An RCL/s7A peptide interferes with MENT-induced self-association of naked DNA and chromatin. (A) Agarose gel electrophoresis of DNA (1092 bp long) reconstituted with control MENT (lanes 8–14) and MENT reconstituted with an RCL/s7A peptide (1–7). (B) Agarose gel electrophoresis of soluble erythrocyte chromatin reconstituted with control MENT (lanes 8–13) and MENT reconstituted with RCL/s7A peptide (lanes 1–6). The MENT/DNA ratios (molecule/200 bp) were as indicated at the top of the lane markers.

Figure 8

Model for MENT function. Studies on mutants of MENT (red ovals) reveal that deletion of the M-loop (and hence the AT-hook motif) (blue lines) results in the loss of DNA binding and therefore MENT_ΔMloop (ΔMloop) is unable to condense nucleosome arrays. Linker histone H5 is depicted with the nucleosome as MENT and linker histone meet together in chicken blood cells and act synergistically (Springhetti et al, 2003).
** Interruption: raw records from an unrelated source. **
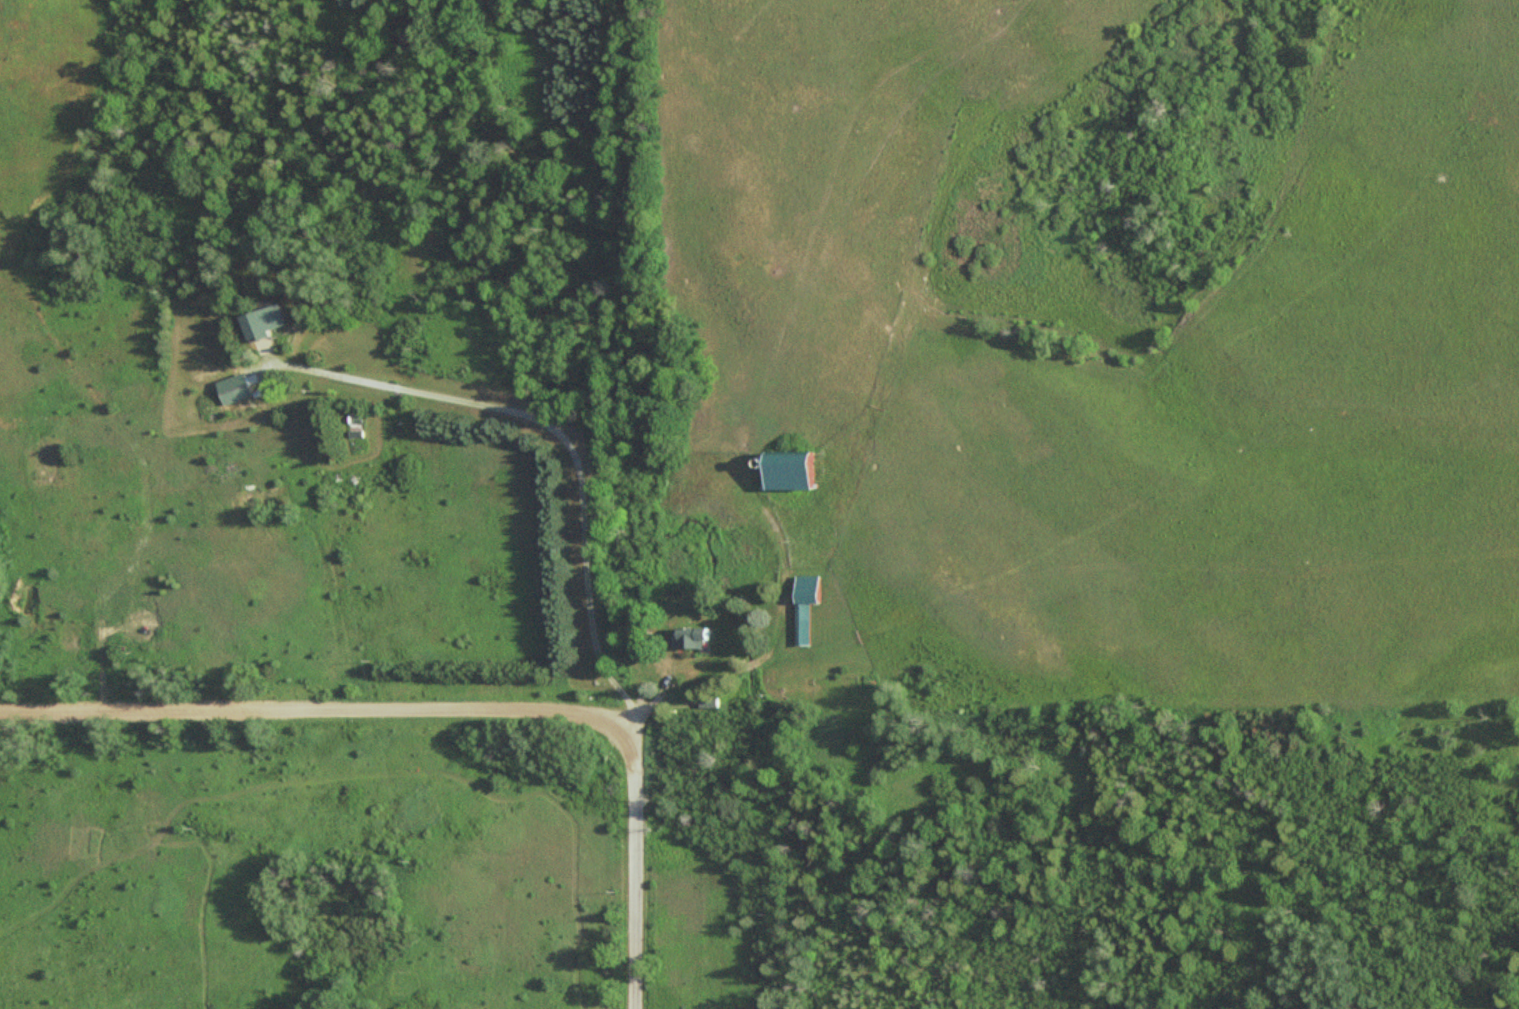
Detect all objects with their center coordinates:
building: (259, 320)
building: (250, 388)
road: (562, 429)
building: (785, 471)
building: (806, 603)
road: (783, 613)
building: (692, 637)
building: (828, 684)
road: (309, 708)
road: (635, 864)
Deletion of the M-loop in MENT leads to spontaneous polymerization of the molecule (Springhetti et al, 2003) demonstrating that the M-loop in the absence of DNA prevents MENT polymerization. In contrast, the MENT_WT (WT) is unable to spontaneously form polymers; however, we have previously shown that oligomeric MENT_WT structures form in the presence of DNA (Springhetti et al, 2003). It is suggested that MENT_WT, utilizing dynamic s7A–s6A interactions to form oligomers, can bridge distinct nucleosome arrays. Consistent with this model, an RCL/s7A peptide (grey line) is able to disrupt the edge-strand interactions and partially block MENT function.